What to produce: Transcribe the text lines of every item below verbatim, keeping the original order and line breaks and omitting the pictures.

++++++++++

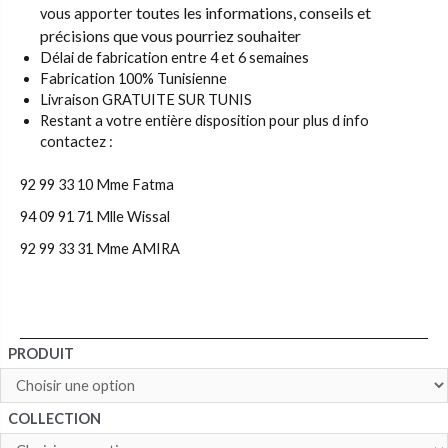
toutes les informations, conseils et
vous apporter
précisions que vous pourriez souhaiter
Délai de fabrication entre 4 et 6 semaines
Fabrication 100% Tunisienne
Livraison GRATUITE SUR TUNIS
Restant a votre entière disposition pour plus d info
contactez :
92 99 33 10 Mme Fatma
94 09 91 71 Mlle Wissal
92 99 33 31 Mme AMIRA
PRODUIT
COLLECTION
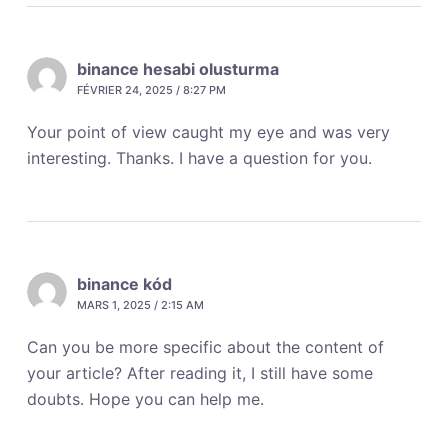
binance hesabi olusturma
FÉVRIER 24, 2025 / 8:27 PM
Your point of view caught my eye and was very
interesting. Thanks. I have a question for you.
binance kód
MARS 1, 2025 / 2:15 AM
Can you be more specific about the content of
your article? After reading it, I still have some
doubts. Hope you can help me.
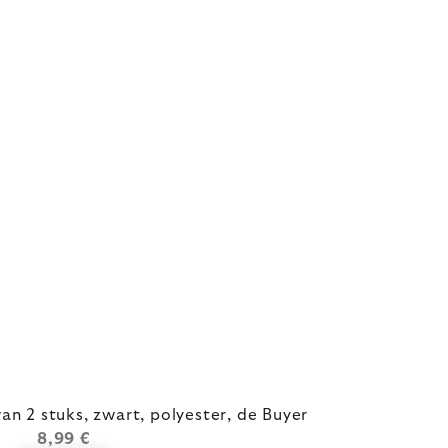
an 2 stuks, zwart, polyester, de Buyer
8,99 €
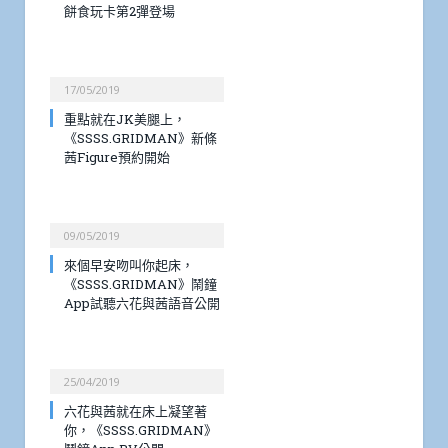
餅食玩卡第2彈登場
17/05/2019
重點就在JK美腿上，
《SSSS.GRIDMAN》新條
茜Figure預約開始
09/05/2019
來個早安吻叫你起床，
《SSSS.GRIDMAN》鬧鐘
App試聽六花與茜語音公開
25/04/2019
六花與茜就在床上凝望著
你，《SSSS.GRIDMAN》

++++++++++

Response below:
toutes les informations, conseils et
vous apporter
précisions que vous pourriez souhaiter
Délai de fabrication entre 4 et 6 semaines
Fabrication 100% Tunisienne
Livraison GRATUITE SUR TUNIS
Restant a votre entière disposition pour plus d info
contactez :
92 99 33 10 Mme Fatma
94 09 91 71 Mlle Wissal
92 99 33 31 Mme AMIRA
PRODUIT
COLLECTION
binance hesabi olusturma
FÉVRIER 24, 2025 / 8:27 PM
Your point of view caught my eye and was very
interesting. Thanks. I have a question for you.
binance kód
MARS 1, 2025 / 2:15 AM
Can you be more specific about the content of
your article? After reading it, I still have some
doubts. Hope you can help me.
an 2 stuks, zwart, polyester, de Buyer
8,99 €
餅食玩卡第2彈登場
17/05/2019
重點就在JK美腿上，
《SSSS.GRIDMAN》新條
茜Figure預約開始
09/05/2019
來個早安吻叫你起床，
《SSSS.GRIDMAN》鬧鐘
App試聽六花與茜語音公開
25/04/2019
六花與茜就在床上凝望著
你，《SSSS.GRIDMAN》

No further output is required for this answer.